▶ [INSTRUCTION]:
Output only the lines that run from the line holding "Leistung; 18,2KW (24,4PS);" to the end of the data below, including both ends, without any pictures.

(Items listed in a dataset)
━━━━━━━━
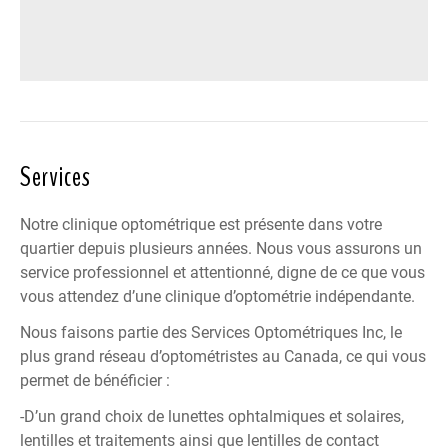
Services
Notre clinique optométrique est présente dans votre
quartier depuis plusieurs années. Nous vous assurons un
service professionnel et attentionné, digne de ce que vous
vous attendez d’une clinique d’optométrie indépendante.
Nous faisons partie des
Services Optométriques Inc
, le
plus grand réseau d’optométristes au Canada, ce qui vous
permet de bénéficier :
-D’un grand choix de lunettes ophtalmiques et solaires,
lentilles et traitements ainsi que lentilles de contact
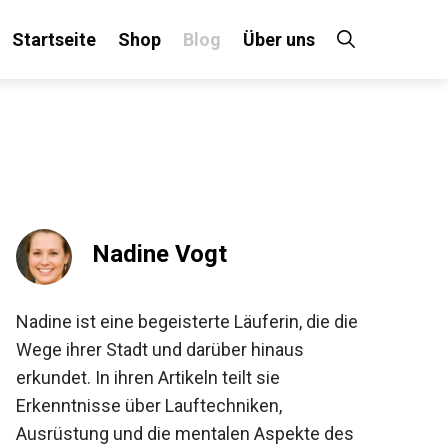
Startseite
Shop
Blog
Über uns
×
 an!
Nadine Vogt
Nadine ist eine begeisterte Läuferin, die die
Wege ihrer Stadt und darüber hinaus
erkundet. In ihren Artikeln teilt sie
Erkenntnisse über Lauftechniken,
Ausrüstung und die mentalen Aspekte des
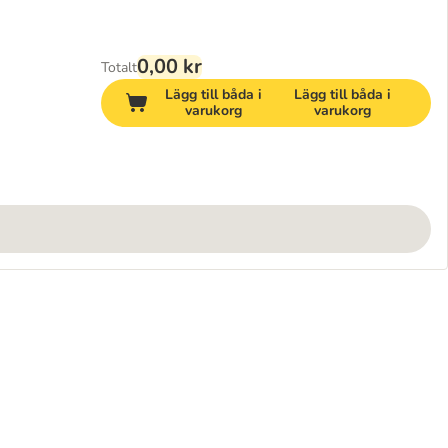
0,00 kr
Totalt
Lägg till båda i
Lägg till båda i
varukorg
varukorg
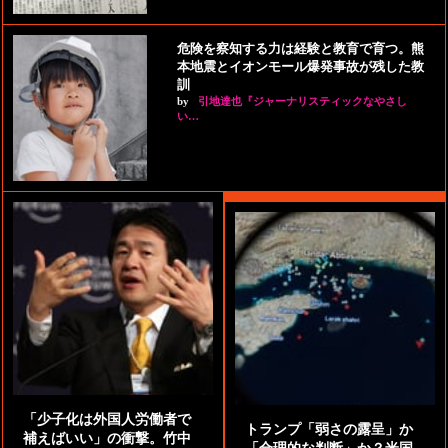
危険を察知する力は経験と教育で育つ。熊
本地震とイオンモール爆発事故が残した教
訓
by
引地達也『ジャーナリスティックなやさし
い…
「少子化は外国人労働者で
トランプ「弱さの露呈」か
補えばいい」の衝撃。竹中
「合理的な判断」か？米国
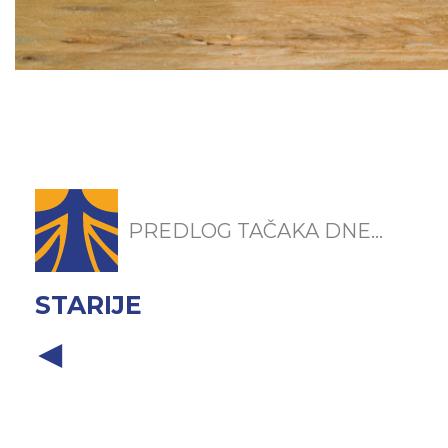
PREDLOG TAČAKA DNE...
STARIJE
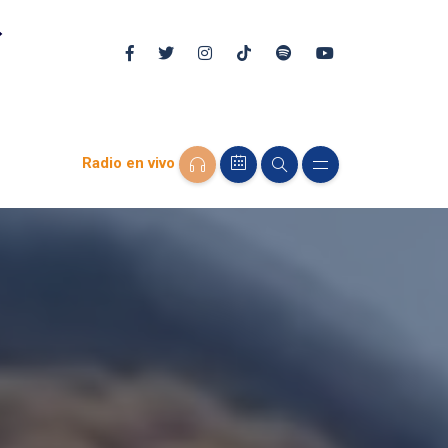
Radio en vivo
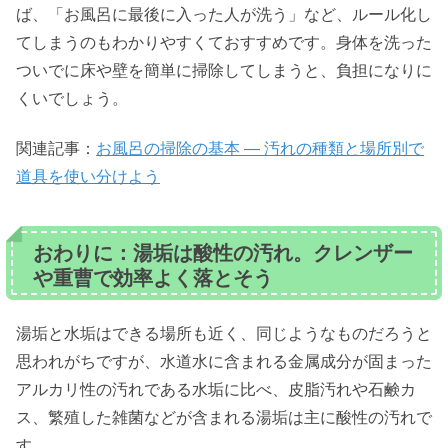
ば、「お風呂に最後に入った人が洗う」など、ルール化し
てしまうのもわかりやすくておすすめです。身体を洗った
ついでに床や壁を簡単に掃除してしまうと、負担になりに
くいでしょう。
関連記事：
お風呂の掃除の基本 ― 汚れの種類と場所別で
道具を使い分けよう
おわりに：湯垢は酸性の汚れ。クレンザー
や重曹で効率よく落とそう
湯垢と水垢はできる場所も近く、同じようなものだろうと
思われがちですが、水道水に含まれる金属成分が固まった
アルカリ性の汚れである水垢に比べ、皮脂汚れや石鹸カ
ス、繁殖した雑菌などが含まれる湯垢は主に酸性の汚れで
す。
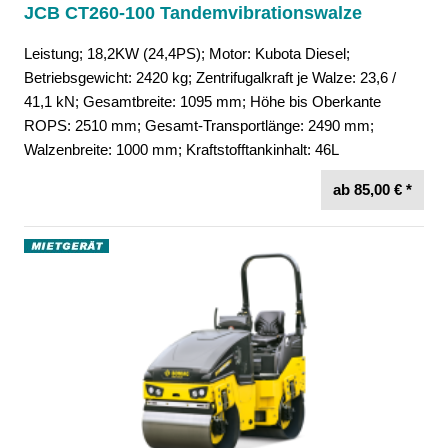
JCB CT260-100 Tandemvibrationswalze
Leistung; 18,2KW (24,4PS); Motor: Kubota Diesel;
Betriebsgewicht: 2420 kg; Zentrifugalkraft je Walze: 23,6 /
41,1 kN; Gesamtbreite: 1095 mm; Höhe bis Oberkante
ROPS: 2510 mm; Gesamt-Transportlänge: 2490 mm;
Walzenbreite: 1000 mm; Kraftstofftankinhalt: 46L
ab 85,00 € *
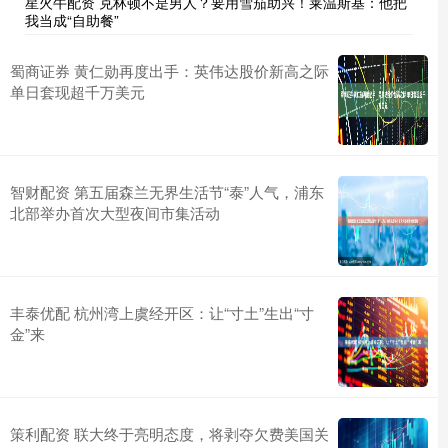
星火牛配资 克林顿不是男人？要用雪茄助兴！莱温斯基：他把
我当成“自助餐”
蜀商证券 黄仁勋再度出手：英伟达股价新高之际
单日套现超千万美元
智财配资 第五届森兰无界生活节“泰”人气，浦东
北部举办首次大型夜间市集活动
丰泰优配 杭州湾上虞经开区：让“寸土”生出“寸
金”来
策利配资 联大终于亮明态度，将剥夺欠费美国关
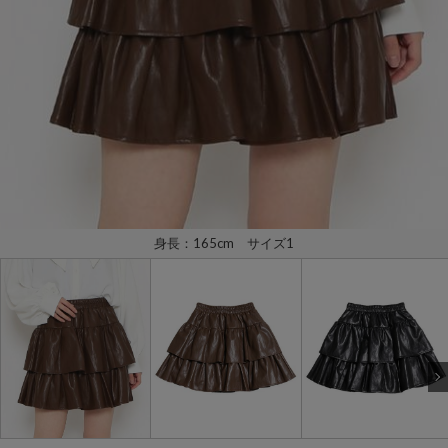
身長：165cm サイズ1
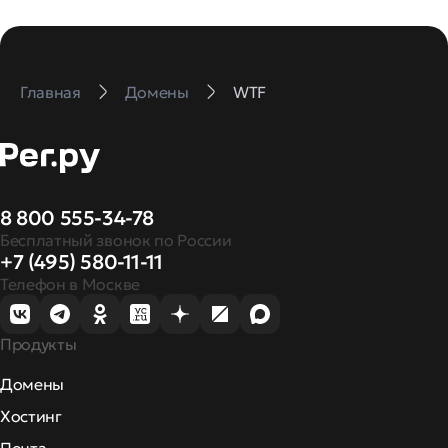
Главная
Домены
WTF
8 800 555-34-78
Бесплатный звонок по России
+7 (495) 580-11-11
Телефон в Москве
Продукты
Домены
Хостинг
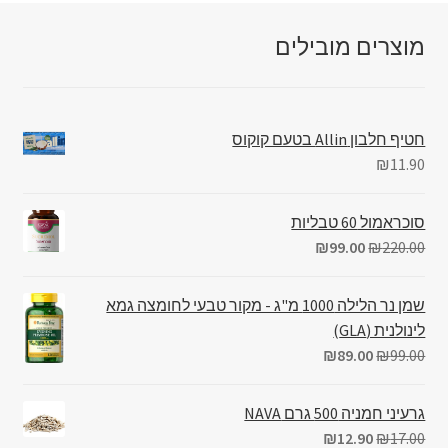
מוצרים מובילים
חטיף חלבון Allin בטעם קוקוס
₪
11.90
סוכראמול 60 טבליות
₪
99.00
₪
220.00
שמן נר הלילה 1000 מ"ג - מקור טבעי לחומצה גמא
לינולנית (GLA)
₪
89.00
₪
99.00
גרעיני חמניה 500 גרם NAVA
₪
12.90
₪
17.00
━━━━━━━━
▶ [EXPECTED OUTPUT]:
Leistung; 18,2KW (24,4PS); Motor: Kubota Diesel;
Betriebsgewicht: 2420 kg; Zentrifugalkraft je Walze: 23,6 /
41,1 kN; Gesamtbreite: 1095 mm; Höhe bis Oberkante
ROPS: 2510 mm; Gesamt-Transportlänge: 2490 mm;
Walzenbreite: 1000 mm; Kraftstofftankinhalt: 46L
ab 85,00 € *
星火牛配资 克林顿不是男人？要用雪茄助兴！莱温斯基：他把
我当成“自助餐”
蜀商证券 黄仁勋再度出手：英伟达股价新高之际
单日套现超千万美元
智财配资 第五届森兰无界生活节“泰”人气，浦东
北部举办首次大型夜间市集活动
丰泰优配 杭州湾上虞经开区：让“寸土”生出“寸
金”来
策利配资 联大终于亮明态度，将剥夺欠费美国关
身長：165cm サイズ1
Главная
Домены
WTF
8 800 555-34-78
Бесплатный звонок по России
+7 (495) 580-11-11
Телефон в Москве
Продукты
Домены
Хостинг
מוצרים מובילים
חטיף חלבון Allin בטעם קוקוס
₪
11.90
סוכראמול 60 טבליות
₪
99.00
₪
220.00
שמן נר הלילה 1000 מ"ג - מקור טבעי לחומצה גמא
לינולנית (GLA)
₪
89.00
₪
99.00
גרעיני חמניה 500 גרם NAVA
₪
12.90
₪
17.00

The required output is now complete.